I'm not sure I'd agree with this. In non video-game specific stores, like your average department store, only about 40% of the above mentioned genres are in the designated PC game section -- the rest are crap Tycoon, or similar games. Although to be fair, they seem more likely to place adventure type games on their shelves then a video-game only store, which is a genre I actually enjoy...even though the vast majority of adventure games are no where near as good as they used to be.

...

To be completely honest, my wife and I also each have a Club Pogo subscription...so I guess I can see why they put those non-major games on their shelves, although I highly doubt I'd actually buy any standalone versions.
 
What finally killed off arcades is that home systems nowadays have graphics so good that they can easily match any arcade system. So the only games that can do well in arcades are ones where there's enough hardware that a home version can't imitate the experience even by copying the graphics. This means, basically, driving games (or anything where you get in a cockpit, which I assume that Afterburner game is) and big light gun games. And any games which provide prizes (i.e. casino games). And to some degree, DDR. There's no reason for an arcade to have a scrolling shooter or a one on one fighter when anyone can own a Playstation 2.

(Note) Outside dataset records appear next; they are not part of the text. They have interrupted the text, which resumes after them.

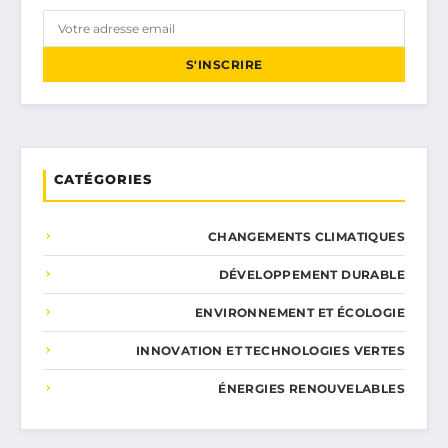
S'INSCRIRE
CATÉGORIES
CHANGEMENTS CLIMATIQUES
DÉVELOPPEMENT DURABLE
ENVIRONNEMENT ET ÉCOLOGIE
INNOVATION ET TECHNOLOGIES VERTES
ÉNERGIES RENOUVELABLES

What really puzzles me is why pinball has died. By the same reasoning, pinball should be doing well too.
 
arromdee said:
What finally killed off arcades is that home systems nowadays have graphics so good that they can easily match any arcade system. So the only games that can do well in arcades are ones where there's enough hardware that a home version can't imitate the experience even by copying the graphics. This means, basically, driving games (or anything where you get in a cockpit, which I assume that Afterburner game is) and big light gun games. And any games which provide prizes (i.e. casino games). And to some degree, DDR. There's no reason for an arcade to have a scrolling shooter or a one on one fighter when anyone can own a Playstation 2.

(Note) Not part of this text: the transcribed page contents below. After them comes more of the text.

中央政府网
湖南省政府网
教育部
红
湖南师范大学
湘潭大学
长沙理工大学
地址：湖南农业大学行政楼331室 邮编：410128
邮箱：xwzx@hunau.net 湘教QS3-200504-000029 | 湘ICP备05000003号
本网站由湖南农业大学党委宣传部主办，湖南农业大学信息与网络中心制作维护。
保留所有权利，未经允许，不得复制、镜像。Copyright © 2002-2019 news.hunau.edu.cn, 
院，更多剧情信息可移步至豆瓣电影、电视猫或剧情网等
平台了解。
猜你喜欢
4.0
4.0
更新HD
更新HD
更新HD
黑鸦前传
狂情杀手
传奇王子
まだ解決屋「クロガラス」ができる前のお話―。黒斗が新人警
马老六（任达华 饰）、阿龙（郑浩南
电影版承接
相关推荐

What really puzzles me is why pinball has died. By the same reasoning, pinball should be doing well too.

I think perhaps your cause and effect are a little mixed up. Back in the old days, arcade hardware used top-of-the-line technology. These days, the specs of arcade PCBs are laughably weak. It seems to me that this issue was forced by the decline in arcade's popularity, not the other way around.

I mean, if they wanted to, they could make an arcade board with the best technology - stuffing in as much RAM and as many processors in as they thought they could use - and write a custom game program for it that would knock our socks off. The only trouble is that their chances of making money on such a thing would be slim to none. There just aren't enough people going to arcades at all anymore, anywhere in the world.

Just the other day, I finally got in the mail the PS2 port of the arcade game ESPGaluda. I have to say, for a game of this caliber to have stood less than a snowball's chance in hell of being published in the US indicates not only a sick industry, but incredibly poor taste of gamers here as well.